Oil prices slipped on Monday with traders watching out for supply disruption risk in the Middle East following strikes by U.S. and British forces to stop Houthi militia in Yemen from attacking ships in the Red Sea.
Brent crude futures fell 31 cents, or 0.4%, to $77.98 a barrel by 0124 GMT after settling up 1.1% on Friday. U.S. West Texas Intermediate crude was at $72.36 a barrel, down 32 cents, or 0.4%, following a near 1% gain in the previous session.
On Sunday, the Houthi militia threatened a “strong and effective response” after the United States carried out another strike overnight, ratcheting up tension.
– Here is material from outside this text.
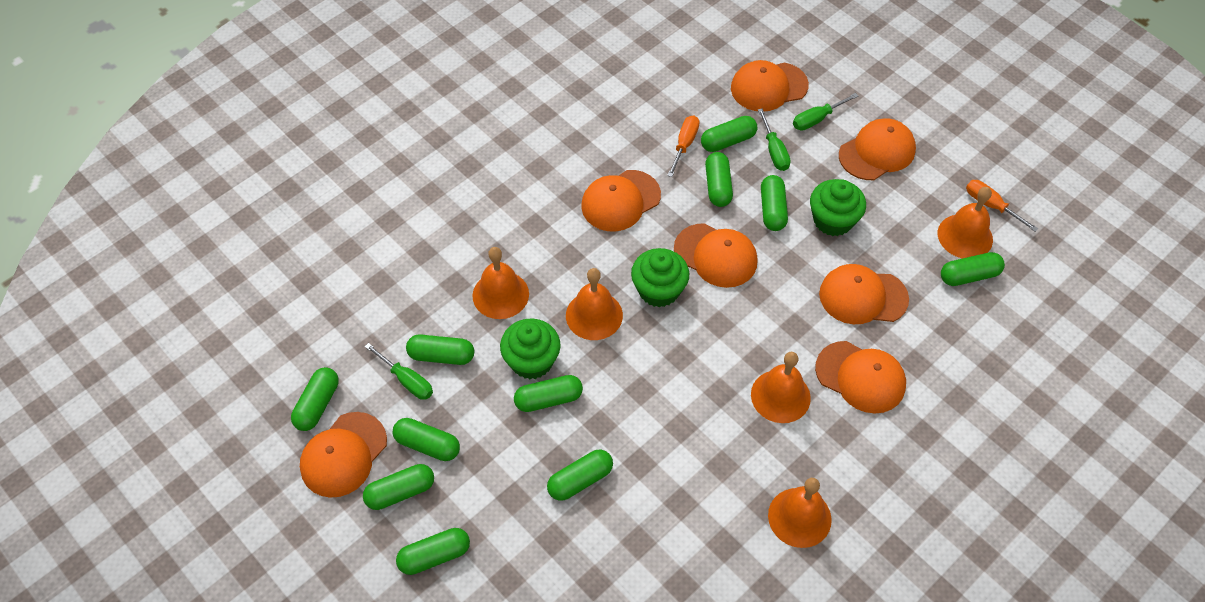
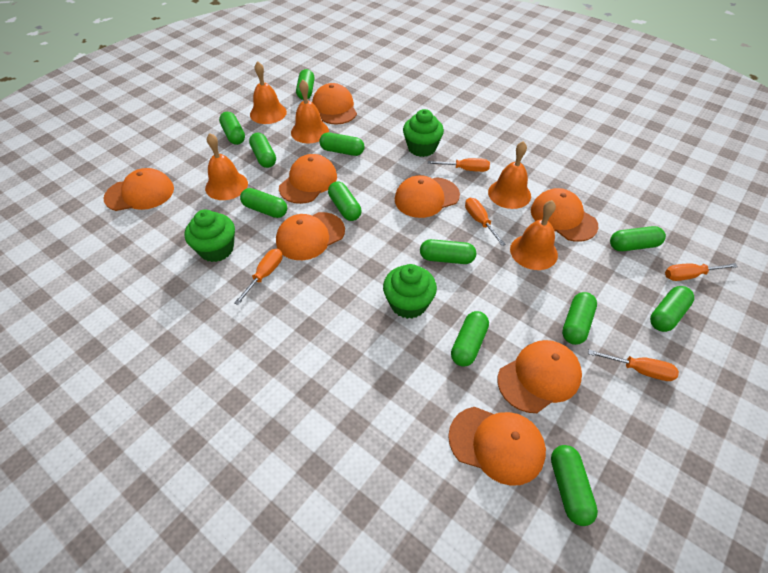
green capsule: 11 -> 12
green screwdriver: 3 -> 0
orange cap: 7 -> 8
orange screwdriver: 2 -> 5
The U.S. later said it shot down a missile fired at one of its ships from Houthi militant areas of Yemen.
President Joe Biden said the United States had sent a private message to Iran about the Houthi attacks.
Several tanker owners steered clear of the Red Sea and multiple tankers changed course on Friday following the strikes, although traders were still watching out for Iran’s response and impact on shipments in the Strait of Hormuz, the world’s most important oil chokepoint.
“As the Middle East conflict is currently not affecting oil production, the geopolitical risk premium priced in oil prices now appears modest based on the implied volatility of options,” Goldman Sachs analysts said in a note.
In Libya, people protesting against perceived corruption threatened to shut down two more oil and gas facilities after shutting the 300,000 barrel-per-day Sharara field on Jan. 7.
In the U.S., power and natural gas companies were preparing on Friday for extreme cold over the Martin Luther King Day holiday weekend that is expected to cause record gas demand while also cutting supplies by freezing wells.